Requirement
Scan the entries and copy each line where the word "which" is present.

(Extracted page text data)
• • • • • • •

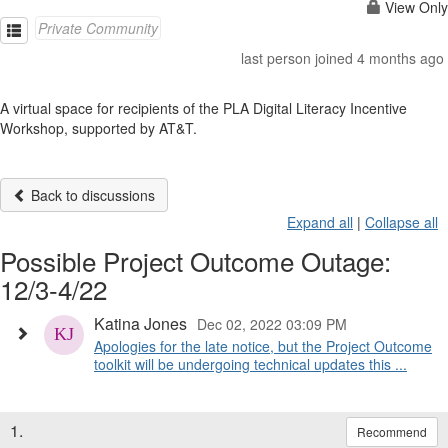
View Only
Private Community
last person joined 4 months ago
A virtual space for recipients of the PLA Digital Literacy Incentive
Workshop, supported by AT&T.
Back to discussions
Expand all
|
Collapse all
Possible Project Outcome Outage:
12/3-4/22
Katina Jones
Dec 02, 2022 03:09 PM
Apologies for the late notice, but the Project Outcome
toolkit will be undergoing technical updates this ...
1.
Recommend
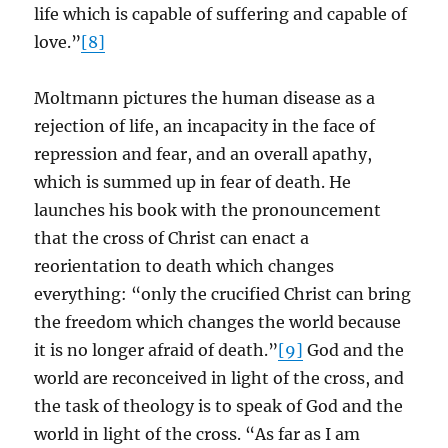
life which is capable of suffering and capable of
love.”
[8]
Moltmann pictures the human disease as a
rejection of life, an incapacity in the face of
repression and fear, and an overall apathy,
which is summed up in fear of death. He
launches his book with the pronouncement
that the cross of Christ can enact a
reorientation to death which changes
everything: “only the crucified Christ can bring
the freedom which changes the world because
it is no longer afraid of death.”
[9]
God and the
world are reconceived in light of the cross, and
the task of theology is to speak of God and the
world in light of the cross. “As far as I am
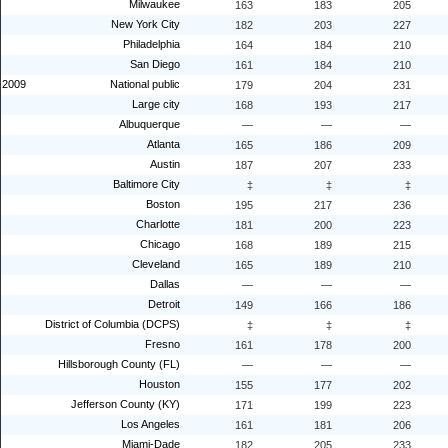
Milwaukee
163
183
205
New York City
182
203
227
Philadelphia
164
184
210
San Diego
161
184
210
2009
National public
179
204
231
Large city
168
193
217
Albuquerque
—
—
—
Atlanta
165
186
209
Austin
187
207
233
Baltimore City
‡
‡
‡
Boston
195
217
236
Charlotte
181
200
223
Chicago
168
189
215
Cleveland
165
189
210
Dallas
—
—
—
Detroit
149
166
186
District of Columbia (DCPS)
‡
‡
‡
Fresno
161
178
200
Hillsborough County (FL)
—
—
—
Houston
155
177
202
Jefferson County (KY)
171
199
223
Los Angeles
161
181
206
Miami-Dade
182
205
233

• • • • • • •

Worked solution
life which is capable of suffering and capable of
which is summed up in fear of death. He
reorientation to death which changes
the freedom which changes the world because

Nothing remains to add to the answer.